The Lagrange condition $\nabla f = \lambda \nabla g$ gives: $1 = 2\lambda x, \quad 2 = 2\lambda y, \quad 3 = 2\lambda z$ So $x = \frac{1}{2\lambda}$, $y = \frac{1}{\lambda}$, $z = \frac{3}{2\lambda}$. Substituting into the constraint: $\frac{1}{4\lambda^2} + \frac{1}{\lambda^2} + \frac{9}{4\lambda^2} = 1 \implies \frac{14}{4\lambda^2} = 1 \implies \lambda = \pm\frac{\sqrt{14}}{2}$ Maximum value: $f = \frac{1}{\sqrt{14}}(1 + 2 + \frac{9}{1}) = \sqrt{14}$ at $\left(\frac{1}{\sqrt{14}}, \frac{2}{\sqrt{14}}, \frac{3}{\sqrt{14}}\right)$.

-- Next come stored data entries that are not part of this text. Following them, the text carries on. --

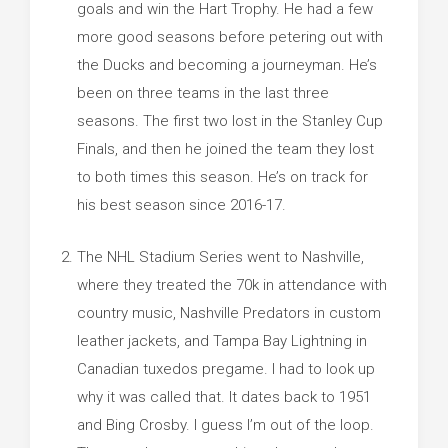
goals and win the Hart Trophy. He had a few
more good seasons before petering out with
the Ducks and becoming a journeyman. He’s
been on three teams in the last three
seasons. The first two lost in the Stanley Cup
Finals, and then he joined the team they lost
to both times this season. He’s on track for
his best season since 2016-17.
The NHL Stadium Series went to Nashville,
where they treated the 70k in attendance with
country music, Nashville Predators in custom
leather jackets, and Tampa Bay Lightning in
Canadian tuxedos pregame. I had to look up
why it was called that. It dates back to 1951
and Bing Crosby. I guess I’m out of the loop.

To prove the AM-GM inequality, minimize $f(x_1, \ldots, x_n) = \frac{x_1 + \cdots + x_n}{n}$ subject to $g = x_1 x_2 \cdots x_n - c^n = 0$ for $x_i > 0$. The Lagrange condition gives $\frac{1}{n} = \lambda \prod_{j \neq i} x_j$ for each $i$, implying all $x_i$ are equal: $x_1 = \cdots = x_n = c$. This establishes $\frac{x_1 + \cdots + x_n}{n} \geq (x_1 \cdots x_n)^{1/n}$.